Dzhelyal was a rare and important figure in occupied Crimea, said Tasheva, supporting families of political prisoners, promoting Crimean Tatar language and culture and showing by example that it was possible to retain freedom of conscience. His decision to stay and keep speaking out against the Russian regime was inspiring to those afraid to express their opinions publicly.
“People looked at Nariman and got moral support for their opposition to Russian occupation, and of course Russia saw this. For [Russia] it was important to either break such people, attract them to their side, or arrest and isolate them,” said Refat Chubarov, the head of the Mejlis, now based in Kyiv having been sentenced in absentia to six years for incitement to violence. “Honestly speaking, his arrest and repression was expected by everyone, including himself.”
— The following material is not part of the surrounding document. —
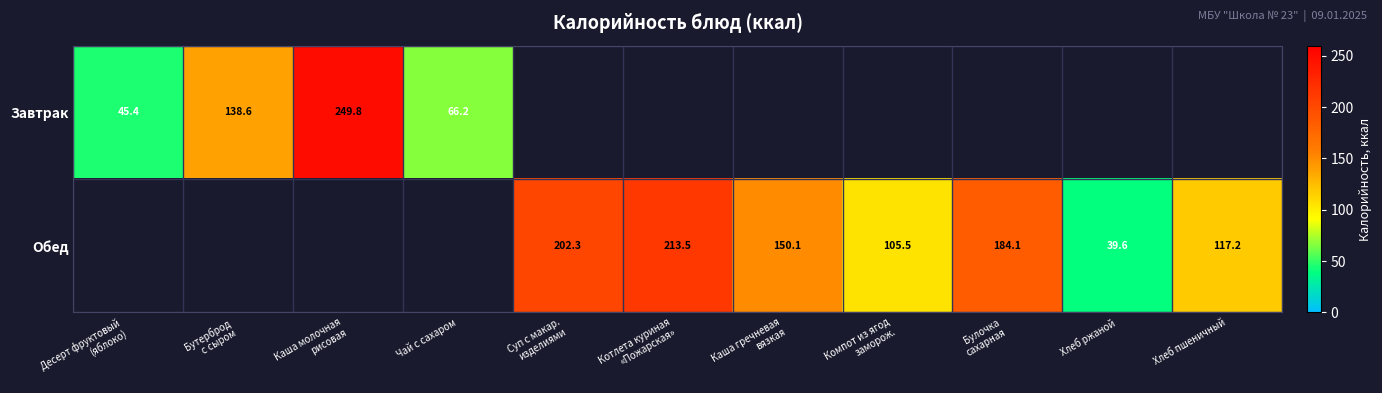

At Котлета куриная «Пожарская», list the series in order from largest to smallest.

Завтрак, Обед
When news of Dzhelyal’s arrest broke in early September 2021, people in Crimea who had long stopped posting anything on social media that could possibly be construed as critical of annexation broke their silence. Some posted links to news items, others expressed horror and anger. Dzhelyalova said she and her four children are still surrounded by quiet support but the public outburst of protest did not last. The potential cost of even speaking or writing in Ukrainian language, let alone voicing criticism of the Russian regime, is simply too high. The latest fear is that Crimean men will be mobilised to fight for Russia in Ukraine.
Russia’s annexation of Crimea from Ukraine violates international law and has been condemned by the US, the EU and in numerous UN resolutions, but by 2021 it looked like a fait accompli. Western countries imposed sanctions but otherwise took a position of passive non-recognition, citing the example of the Baltic states that were invaded and remained de facto part of the USSR for fifty years without recognition by most of the world.
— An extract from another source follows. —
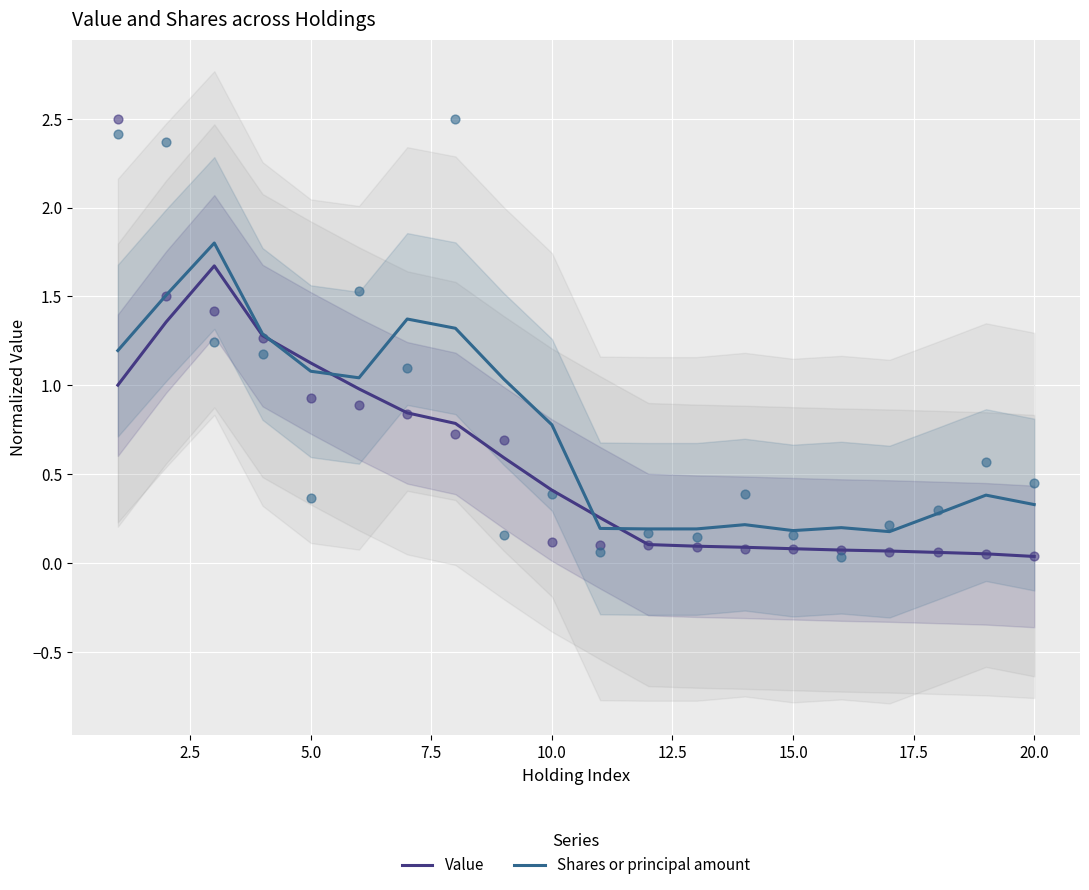

What are all the series names shown in the legend?

Value, Shares or principal amount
The Crimea Platform was established by Ukraine in 2021 as a major diplomatic initiative to consolidate international condemnation and explore ways of returning the Crimean peninsula to Ukrainian control. Its inaugural session in August 2021 in Kyiv was attended by representatives from 46 countries and international bodies, despite what Chubarov described as intense efforts by Russia to dissuade them. The platform was described as “Russophobic” by Russia’s foreign ministry and dismissed as a show of “unimportant countries and secondary politicians” by its state media.
Dzhelyal was among the delegation representing Crimea and its only representative to speak publicly at the forum. A few days after he returned home, he was arrested along with his two neighbours, fellow activists Asan and Aziz Akhtemov. The Akhtemovs were charged with sabotaging a pipeline, Dzhelyal of masterminding the plot. All three were sentenced to lengthy prison terms with little hope of early release. There have been no exchanges of Crimean political prisoners since 2019, when film-maker Oleh Sentsov was released after an intense international campaign.
Dzhelyalova continues to talk about her husband to their children — the two youngest of whom barely remember him — and to the world. She will not give up hope that somehow he will be freed. “Of course we hope it will be soon but how and by what mechanism, what instrument, I just don’t know,” she said. “All I can do is try to make [his case] heard on an international level, and pass on the truth from Crimea.”
The Crimea Platform is working on a strategy for the de-occupation and reintegration of Crimea, which Ukraine insists has to be the end point of its war with Russia. As international pressure on Ukraine to enter negotiations with Russia grows, it is prisoners like Dzhelyal who not only show the human cost of Russia’s occupation of Crimea but question its historical claims to the territory it colonised, said Maria Tomak, a human rights expert now heading the Crimea Platform department at the Mission of the President of Ukraine in Crimea.
“Crimea is often still seen through the prism of Russian imperialism,” she said. “But I see Nariman’s case through the story of his people, who returned from deportation and are now imprisoned, repressed or forced to leave.”